What is required:
Please convert the text in all of the data below into a numbered list with one item per line, leaving out blank lines and the pictures.
*** Opening of Recorded data ***
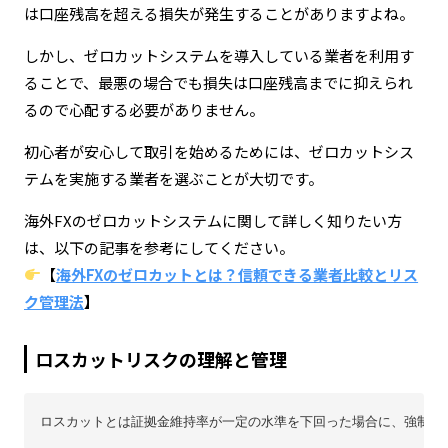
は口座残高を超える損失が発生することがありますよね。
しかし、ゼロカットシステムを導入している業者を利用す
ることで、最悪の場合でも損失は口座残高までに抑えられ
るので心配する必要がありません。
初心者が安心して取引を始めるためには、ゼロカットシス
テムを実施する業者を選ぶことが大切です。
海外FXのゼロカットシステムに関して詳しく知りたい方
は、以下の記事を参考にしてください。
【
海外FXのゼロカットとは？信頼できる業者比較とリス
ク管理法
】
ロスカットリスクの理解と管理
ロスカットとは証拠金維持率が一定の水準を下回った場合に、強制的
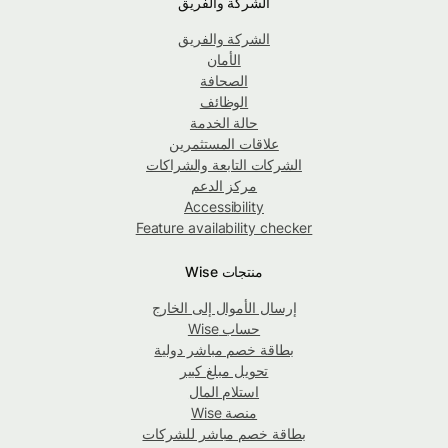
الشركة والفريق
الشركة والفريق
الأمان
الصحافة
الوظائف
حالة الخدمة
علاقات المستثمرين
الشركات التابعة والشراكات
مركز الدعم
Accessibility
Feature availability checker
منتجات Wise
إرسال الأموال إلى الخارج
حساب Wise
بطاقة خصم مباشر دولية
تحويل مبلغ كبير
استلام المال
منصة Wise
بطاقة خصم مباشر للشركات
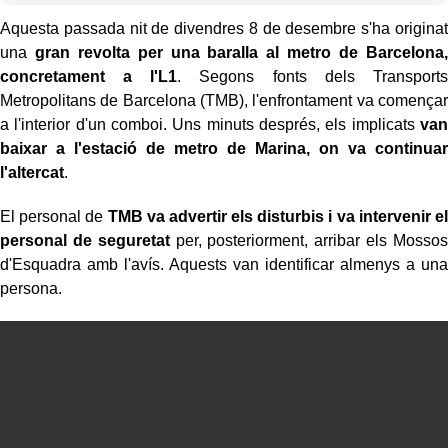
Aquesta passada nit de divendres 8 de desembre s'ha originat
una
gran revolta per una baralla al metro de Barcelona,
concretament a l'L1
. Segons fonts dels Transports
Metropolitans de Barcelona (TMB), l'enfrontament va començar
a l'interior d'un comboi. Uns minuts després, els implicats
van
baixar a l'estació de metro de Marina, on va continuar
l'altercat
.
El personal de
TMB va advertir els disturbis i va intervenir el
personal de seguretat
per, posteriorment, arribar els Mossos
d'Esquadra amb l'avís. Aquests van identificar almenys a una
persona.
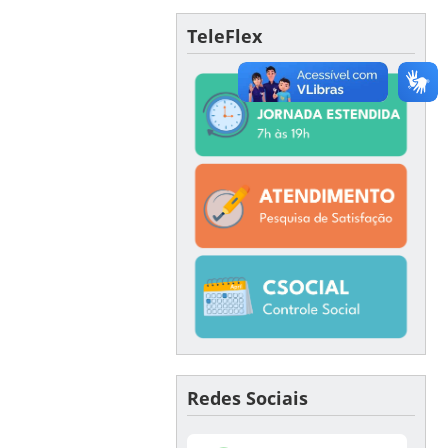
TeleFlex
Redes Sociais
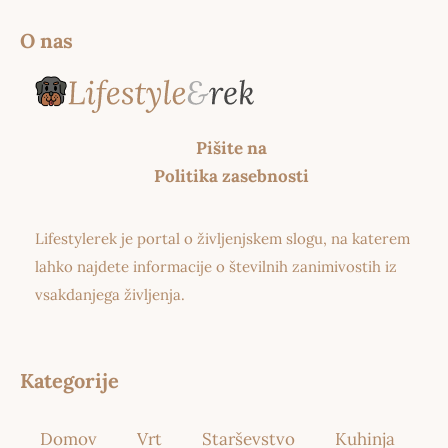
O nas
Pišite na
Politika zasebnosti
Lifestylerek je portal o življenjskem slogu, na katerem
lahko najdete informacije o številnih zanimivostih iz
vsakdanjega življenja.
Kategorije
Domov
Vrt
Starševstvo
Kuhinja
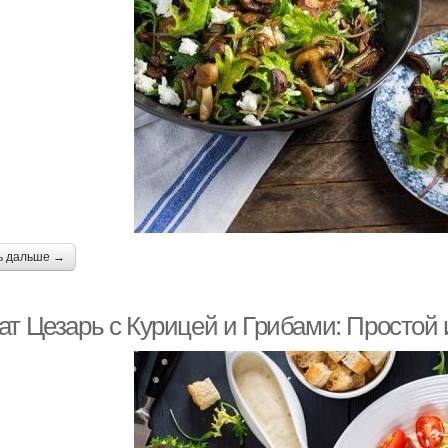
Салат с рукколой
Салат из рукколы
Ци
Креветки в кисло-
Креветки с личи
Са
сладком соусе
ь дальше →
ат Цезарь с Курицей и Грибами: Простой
*** Close of Recorded data ***
Solution for this problem:
1. は口座残高を超える損失が発生することがありますよね。
2. しかし、ゼロカットシステムを導入している業者を利用す
3. ることで、最悪の場合でも損失は口座残高までに抑えられ
4. るので心配する必要がありません。
5. 初心者が安心して取引を始めるためには、ゼロカットシス
6. テムを実施する業者を選ぶことが大切です。
7. 海外FXのゼロカットシステムに関して詳しく知りたい方
8. は、以下の記事を参考にしてください。
9. 【
10. 海外FXのゼロカットとは？信頼できる業者比較とリス
11. ク管理法
12. 】
13. ロスカットリスクの理解と管理
14. ロスカットとは証拠金維持率が一定の水準を下回った場合に、強制的
15. الشركة والفريق
16. الشركة والفريق
17. الأمان
18. الصحافة
19. الوظائف
20. حالة الخدمة
21. علاقات المستثمرين
22. الشركات التابعة والشراكات
23. مركز الدعم
24. Accessibility
25. Feature availability checker
26. منتجات Wise
27. إرسال الأموال إلى الخارج
28. حساب Wise
29. بطاقة خصم مباشر دولية
30. تحويل مبلغ كبير
31. استلام المال
32. منصة Wise
33. بطاقة خصم مباشر للشركات
34. Aquesta passada nit de divendres 8 de desembre s'ha originat
35. una
36. gran revolta per una baralla al metro de Barcelona,
37. concretament a l'L1
38. . Segons fonts dels Transports
39. Metropolitans de Barcelona (TMB), l'enfrontament va començar
40. a l'interior d'un comboi. Uns minuts després, els implicats
41. van
42. baixar a l'estació de metro de Marina, on va continuar
43. l'altercat
44. .
45. El personal de
46. TMB va advertir els disturbis i va intervenir el
47. personal de seguretat
48. per, posteriorment, arribar els Mossos
49. d'Esquadra amb l'avís. Aquests van identificar almenys a una
50. persona.
51. TeleFlex
52. Redes Sociais
53. O nas
54. Pišite na
55. Politika zasebnosti
56. Lifestylerek je portal o življenjskem slogu, na katerem
57. lahko najdete informacije o številnih zanimivostih iz
58. vsakdanjega življenja.
59. Kategorije
60. Domov
61. Vrt
62. Starševstvo
63. Kuhinja
64. Салат с рукколой
65. Салат из рукколы
66. Ци
67. Креветки в кисло-
68. Креветки с личи
69. Са
70. сладком соусе
71. ь дальше →
72. ат Цезарь с Курицей и Грибами: Простой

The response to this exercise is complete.